SUPPLIED ENTRIES |
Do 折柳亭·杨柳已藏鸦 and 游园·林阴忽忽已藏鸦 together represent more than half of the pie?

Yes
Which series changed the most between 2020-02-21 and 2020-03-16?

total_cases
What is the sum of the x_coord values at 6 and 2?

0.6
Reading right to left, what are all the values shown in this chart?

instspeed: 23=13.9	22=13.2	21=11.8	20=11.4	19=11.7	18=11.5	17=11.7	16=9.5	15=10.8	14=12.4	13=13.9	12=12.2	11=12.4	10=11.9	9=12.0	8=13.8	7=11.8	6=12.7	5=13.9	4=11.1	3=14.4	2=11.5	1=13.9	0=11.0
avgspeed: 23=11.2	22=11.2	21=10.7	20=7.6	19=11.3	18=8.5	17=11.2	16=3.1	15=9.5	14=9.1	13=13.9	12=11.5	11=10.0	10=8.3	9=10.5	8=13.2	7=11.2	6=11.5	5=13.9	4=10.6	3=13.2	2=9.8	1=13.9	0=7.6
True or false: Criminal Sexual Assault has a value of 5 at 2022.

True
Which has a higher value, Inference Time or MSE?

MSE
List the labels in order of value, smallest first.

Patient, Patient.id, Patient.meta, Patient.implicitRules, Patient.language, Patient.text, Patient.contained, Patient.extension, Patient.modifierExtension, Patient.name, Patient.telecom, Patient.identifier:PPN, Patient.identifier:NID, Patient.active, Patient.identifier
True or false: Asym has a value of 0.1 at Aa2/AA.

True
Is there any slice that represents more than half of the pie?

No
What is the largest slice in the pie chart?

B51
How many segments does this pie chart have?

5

TO DO | Reproduce the entire listing above verbatim, from its first line through its last.

WRITTEN SOLUTION |
Do 折柳亭·杨柳已藏鸦 and 游园·林阴忽忽已藏鸦 together represent more than half of the pie?

Yes
Which series changed the most between 2020-02-21 and 2020-03-16?

total_cases
What is the sum of the x_coord values at 6 and 2?

0.6
Reading right to left, what are all the values shown in this chart?

instspeed: 23=13.9	22=13.2	21=11.8	20=11.4	19=11.7	18=11.5	17=11.7	16=9.5	15=10.8	14=12.4	13=13.9	12=12.2	11=12.4	10=11.9	9=12.0	8=13.8	7=11.8	6=12.7	5=13.9	4=11.1	3=14.4	2=11.5	1=13.9	0=11.0
avgspeed: 23=11.2	22=11.2	21=10.7	20=7.6	19=11.3	18=8.5	17=11.2	16=3.1	15=9.5	14=9.1	13=13.9	12=11.5	11=10.0	10=8.3	9=10.5	8=13.2	7=11.2	6=11.5	5=13.9	4=10.6	3=13.2	2=9.8	1=13.9	0=7.6
True or false: Criminal Sexual Assault has a value of 5 at 2022.

True
Which has a higher value, Inference Time or MSE?

MSE
List the labels in order of value, smallest first.

Patient, Patient.id, Patient.meta, Patient.implicitRules, Patient.language, Patient.text, Patient.contained, Patient.extension, Patient.modifierExtension, Patient.name, Patient.telecom, Patient.identifier:PPN, Patient.identifier:NID, Patient.active, Patient.identifier
True or false: Asym has a value of 0.1 at Aa2/AA.

True
Is there any slice that represents more than half of the pie?

No
What is the largest slice in the pie chart?

B51
How many segments does this pie chart have?

5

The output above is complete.